--- DATA TO EXAMINE ---
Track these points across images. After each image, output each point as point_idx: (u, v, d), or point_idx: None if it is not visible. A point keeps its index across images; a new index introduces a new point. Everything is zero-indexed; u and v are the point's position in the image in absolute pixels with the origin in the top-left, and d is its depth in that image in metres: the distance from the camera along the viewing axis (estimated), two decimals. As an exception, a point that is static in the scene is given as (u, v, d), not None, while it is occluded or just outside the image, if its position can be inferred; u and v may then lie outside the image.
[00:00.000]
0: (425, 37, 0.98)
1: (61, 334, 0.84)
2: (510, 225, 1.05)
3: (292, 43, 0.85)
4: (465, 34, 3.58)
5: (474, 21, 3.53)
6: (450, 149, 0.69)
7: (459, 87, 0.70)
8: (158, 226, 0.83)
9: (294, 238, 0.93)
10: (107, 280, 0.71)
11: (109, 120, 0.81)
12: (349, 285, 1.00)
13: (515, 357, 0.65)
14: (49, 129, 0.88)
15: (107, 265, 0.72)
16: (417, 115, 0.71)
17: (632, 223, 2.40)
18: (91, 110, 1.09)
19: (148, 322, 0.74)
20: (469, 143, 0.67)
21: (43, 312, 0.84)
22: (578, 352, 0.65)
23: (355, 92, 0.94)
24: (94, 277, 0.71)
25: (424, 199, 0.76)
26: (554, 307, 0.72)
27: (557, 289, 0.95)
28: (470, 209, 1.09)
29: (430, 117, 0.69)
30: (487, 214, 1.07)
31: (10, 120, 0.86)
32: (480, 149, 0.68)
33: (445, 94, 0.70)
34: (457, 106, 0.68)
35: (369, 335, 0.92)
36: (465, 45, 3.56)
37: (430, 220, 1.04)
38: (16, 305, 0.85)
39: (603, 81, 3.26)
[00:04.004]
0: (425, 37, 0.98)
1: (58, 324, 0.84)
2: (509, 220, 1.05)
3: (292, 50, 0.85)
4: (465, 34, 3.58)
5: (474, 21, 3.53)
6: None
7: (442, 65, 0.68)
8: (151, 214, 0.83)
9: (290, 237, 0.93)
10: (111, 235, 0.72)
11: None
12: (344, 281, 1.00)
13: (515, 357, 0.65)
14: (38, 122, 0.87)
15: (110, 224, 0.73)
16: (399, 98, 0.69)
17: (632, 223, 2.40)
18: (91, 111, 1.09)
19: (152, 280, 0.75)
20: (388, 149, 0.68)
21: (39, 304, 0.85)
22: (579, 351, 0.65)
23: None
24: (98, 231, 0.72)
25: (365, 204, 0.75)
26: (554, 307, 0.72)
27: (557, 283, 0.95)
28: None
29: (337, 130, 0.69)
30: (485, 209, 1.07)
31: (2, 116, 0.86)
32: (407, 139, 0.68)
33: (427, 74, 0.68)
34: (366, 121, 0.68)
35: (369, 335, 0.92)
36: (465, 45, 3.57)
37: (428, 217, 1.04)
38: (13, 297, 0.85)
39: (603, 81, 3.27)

--- WHAT TO WORK ON ---
Would you copy each line of the data exactly as it appears above?

--- TASK SOLUTION ---
Track these points across images. After each image, output each point as point_idx: (u, v, d), or point_idx: None if it is not visible. A point keeps its index across images; a new index introduces a new point. Everything is zero-indexed; u and v are the point's position in the image in absolute pixels with the origin in the top-left, and d is its depth in that image in metres: the distance from the camera along the viewing axis (estimated), two decimals. As an exception, a point that is static in the scene is given as (u, v, d), not None, while it is occluded or just outside the image, if its position can be inferred; u and v may then lie outside the image.
[00:00.000]
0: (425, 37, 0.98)
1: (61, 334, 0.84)
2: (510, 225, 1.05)
3: (292, 43, 0.85)
4: (465, 34, 3.58)
5: (474, 21, 3.53)
6: (450, 149, 0.69)
7: (459, 87, 0.70)
8: (158, 226, 0.83)
9: (294, 238, 0.93)
10: (107, 280, 0.71)
11: (109, 120, 0.81)
12: (349, 285, 1.00)
13: (515, 357, 0.65)
14: (49, 129, 0.88)
15: (107, 265, 0.72)
16: (417, 115, 0.71)
17: (632, 223, 2.40)
18: (91, 110, 1.09)
19: (148, 322, 0.74)
20: (469, 143, 0.67)
21: (43, 312, 0.84)
22: (578, 352, 0.65)
23: (355, 92, 0.94)
24: (94, 277, 0.71)
25: (424, 199, 0.76)
26: (554, 307, 0.72)
27: (557, 289, 0.95)
28: (470, 209, 1.09)
29: (430, 117, 0.69)
30: (487, 214, 1.07)
31: (10, 120, 0.86)
32: (480, 149, 0.68)
33: (445, 94, 0.70)
34: (457, 106, 0.68)
35: (369, 335, 0.92)
36: (465, 45, 3.56)
37: (430, 220, 1.04)
38: (16, 305, 0.85)
39: (603, 81, 3.26)
[00:04.004]
0: (425, 37, 0.98)
1: (58, 324, 0.84)
2: (509, 220, 1.05)
3: (292, 50, 0.85)
4: (465, 34, 3.58)
5: (474, 21, 3.53)
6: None
7: (442, 65, 0.68)
8: (151, 214, 0.83)
9: (290, 237, 0.93)
10: (111, 235, 0.72)
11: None
12: (344, 281, 1.00)
13: (515, 357, 0.65)
14: (38, 122, 0.87)
15: (110, 224, 0.73)
16: (399, 98, 0.69)
17: (632, 223, 2.40)
18: (91, 111, 1.09)
19: (152, 280, 0.75)
20: (388, 149, 0.68)
21: (39, 304, 0.85)
22: (579, 351, 0.65)
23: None
24: (98, 231, 0.72)
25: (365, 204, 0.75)
26: (554, 307, 0.72)
27: (557, 283, 0.95)
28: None
29: (337, 130, 0.69)
30: (485, 209, 1.07)
31: (2, 116, 0.86)
32: (407, 139, 0.68)
33: (427, 74, 0.68)
34: (366, 121, 0.68)
35: (369, 335, 0.92)
36: (465, 45, 3.57)
37: (428, 217, 1.04)
38: (13, 297, 0.85)
39: (603, 81, 3.27)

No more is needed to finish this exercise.